[Stored entries]
___

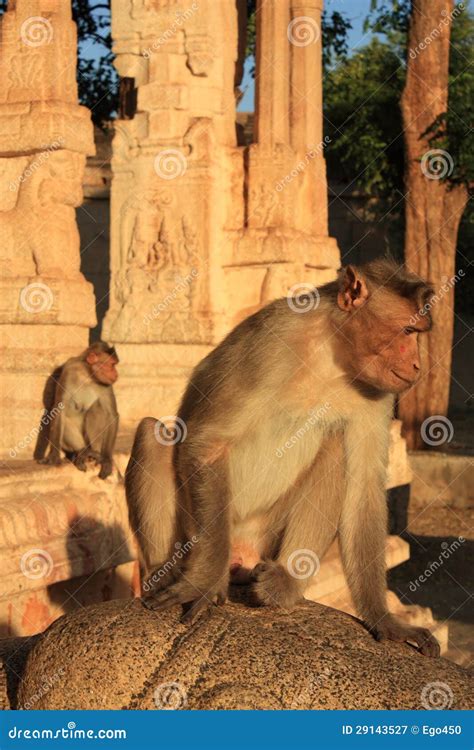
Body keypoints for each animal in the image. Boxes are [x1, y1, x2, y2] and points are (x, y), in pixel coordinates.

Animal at [39, 342, 120, 482]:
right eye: (112, 364)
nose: (116, 373)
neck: (87, 374)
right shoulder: (69, 369)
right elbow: (58, 411)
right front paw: (54, 455)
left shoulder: (106, 383)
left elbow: (111, 415)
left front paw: (107, 459)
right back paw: (80, 452)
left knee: (96, 409)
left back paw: (93, 453)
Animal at [126, 258, 440, 656]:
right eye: (407, 330)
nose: (417, 366)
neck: (332, 354)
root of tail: (240, 550)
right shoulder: (272, 339)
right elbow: (208, 444)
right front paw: (203, 581)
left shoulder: (378, 390)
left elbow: (365, 489)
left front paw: (386, 620)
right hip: (195, 531)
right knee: (153, 434)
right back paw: (163, 571)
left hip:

___

Return each line of the data, keeping its wording exact and omitting pictures.

Written reply:
Body keypoints for each animal in the image. Boxes are [x1, y1, x2, y2] and points are (x, y), in pixel coordinates.

Animal at [39, 342, 120, 482]:
right eye: (112, 364)
nose: (116, 373)
neck: (87, 374)
right shoulder: (69, 369)
right elbow: (58, 411)
right front paw: (54, 455)
left shoulder: (106, 383)
left elbow: (111, 415)
left front paw: (107, 459)
right back paw: (80, 452)
left knee: (96, 409)
left back paw: (93, 453)
Animal at [126, 258, 440, 656]:
right eye: (407, 330)
nose: (417, 366)
neck: (332, 354)
root of tail: (240, 550)
right shoulder: (272, 339)
right elbow: (208, 444)
right front paw: (203, 581)
left shoulder: (378, 390)
left elbow: (365, 489)
left front paw: (386, 620)
right hip: (195, 531)
right knee: (153, 434)
right back paw: (163, 571)
left hip:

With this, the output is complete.